The Frenchman Alexis de Tocqueville arrived in Detroit in 1831 to the "utmost limits of European civilization." He wrote 'Democracy in America,' which helped Americans for the first time to see their country from an outsider's perspective.
Foreigners are still attracted to Detroit. Jake Warga visited recently to see who's coming from overseas.
Nora, a French documentary maker, is spending a year in Detroit working on a documentary about it. She said she quickly fell in love with the city, as is evident by the name of her blog "Detroit je t'aime." The French might have a particular fondness for Detroit, as the city was founded by a French explorer. The name of the city is derived from le détroit, which means 'strait' in French.
"In French we say Detroit, and it actually comes from where you have two rivers meet," Nora said. "In French, we call it Detois. It was founded by a French guy you know, Cadillac."
Nora said though Detroit is a metaphor for a lot of things, she would say it's a metaphor for hope because the people, more than anything, believe in their city. Another reason foreigners come to Detroit is education. Murielle Roddier, a native of Nice, France, came to Detroit and teaches at the Tubman College of Architecture and Urban Design at the University of Michigan.
As a European, she said, she wanted to come to the United States to see what didn't exist in Europe. "Some people say this is its own thing, that it does not exist anywhere else. Some other people say that it's exactly what the future looks like everywhere," Murielle said.
I've come to see Detroit as a working metaphor of the 20th century, of the American dream. Its growth was phenomenal, as was its decline. Abandoned buildings are now playgrounds for urban explorers, ravers, artists and tourists.
"It's interesting to see those who hold onto the American dream and come here and say this is what's left. It is the American dream in terms of the original American dream," Murielle said.
I asked Murielle if she thinks Detroit is America. The answer: Detroit is as American as it gets.
"To me Detroit is so completely embedded in the history of modernity and of 'Fordism;' it is amazing to be here, to see it up close." A good way to see how a foreigner sees the city is through a photographer's eye. Detroit is a very popular place for Europeans to come and take pictures.
Romain Blanquart, a Frenchman, liked the city so much he stayed and now works as a staff photographer with the Detroit Free Press newspaper.

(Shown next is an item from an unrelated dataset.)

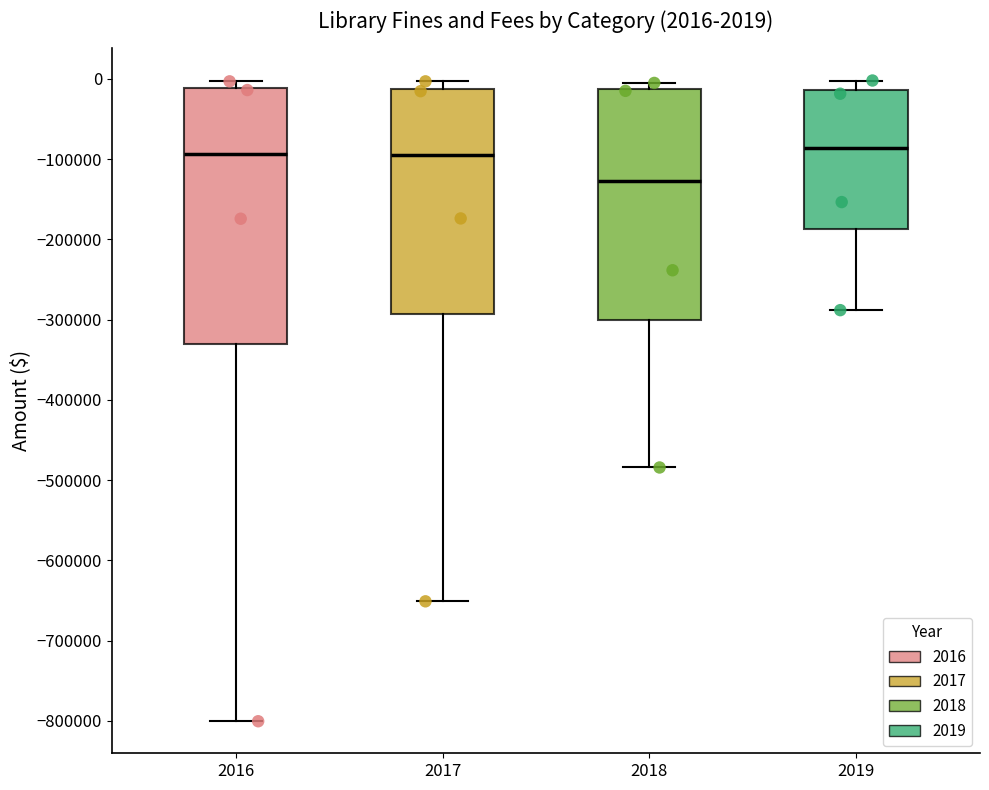

Which box's median line is the lowest?

2018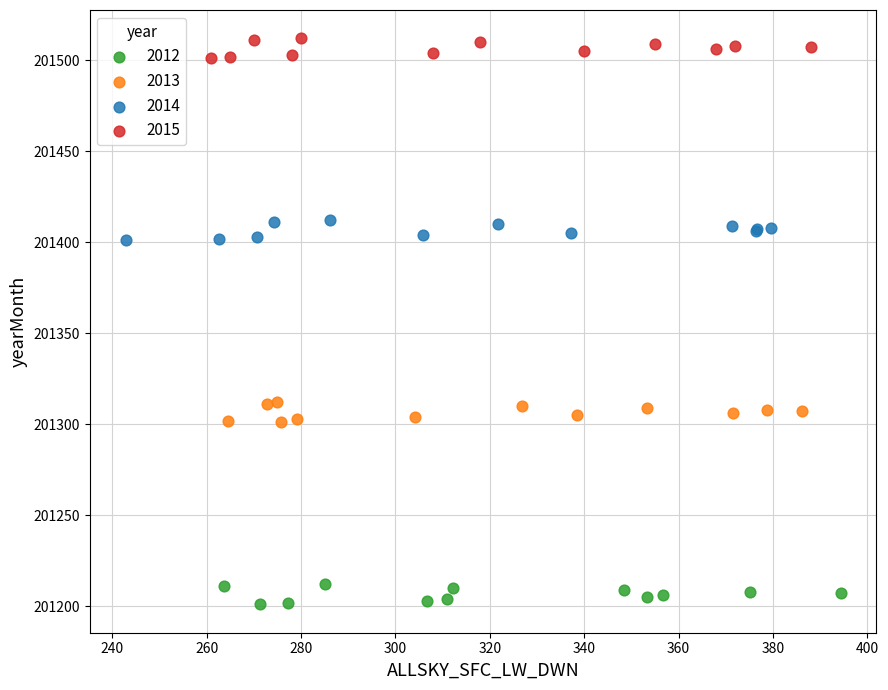

Which series reaches the minimum Y coordinate?

2012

"I think Detroit is America, but Detroit is a lot more because Detroit is a lot of other places, that people turn to it as an example of what good and what bad can happen to a place, but the same thing is happening all over the country and in Europe. Yeah, we are America, but we are the world," he said.
For those visiting Detroit there are a couple of options of where to stay. For luxury and history there is the once abandoned and left-to-ruin Book Cadillac Hotel, founded by decedents of the French explorer. It has been painstakingly refurbished to its 1924 glory days, plus some escalators, and is once again a social center of Detroit.
But one of the best places to find Foreigners is in a hostel. Opened recently, Hostel Detroit is a two-story house with a great view of the very iconic and very abandoned Michigan Central train station. But the station was born the same time as Ford's cars, and as we know in United States, cars won the race to move people.
It's a first-stop for many visitors and their cameras, including me. I felt somewhat guilty when I pulled-up in my rental car, a Chevy Volt, because it represents the next generation of conquerers who will now gloat at the fallen.
Back at the hostel, I met Maria, a resident of Oslo, Norway, who said she came to the United States specifically to see Detroit. Maria said she didn't rent a car for the motor city when she arrived, but got a lift instead from someone she met on the plane.
"I got driven to this hostel, because I arrived in the middle of the night, by the former mayor of Detroit, Ken Cockrel," she said. "I was just sitting close to him and found out he was living quite close to the hostel. It's just [that] people are very helpful."
I asked her why on her first trip to the United States she is visiting Detroit, and not, say, New York.
"New York, you can go when you're old, when you are 50 and you can afford it and it will be still the same," she said. "Detroit, I came now because of a lot of coincidences I heard [about] what was going on here."
I asked what lessons, if any, Maria might take back with her to Europe. "This city fell, but they're actually trying to do something about it. And people support their community. I think Europe can learn tjat sometimes we may be a wee bit spoiled," she said.
"The thing is it's not how you fall that defines you as a person, but how you rise up again. I think that says a lot about Detroit."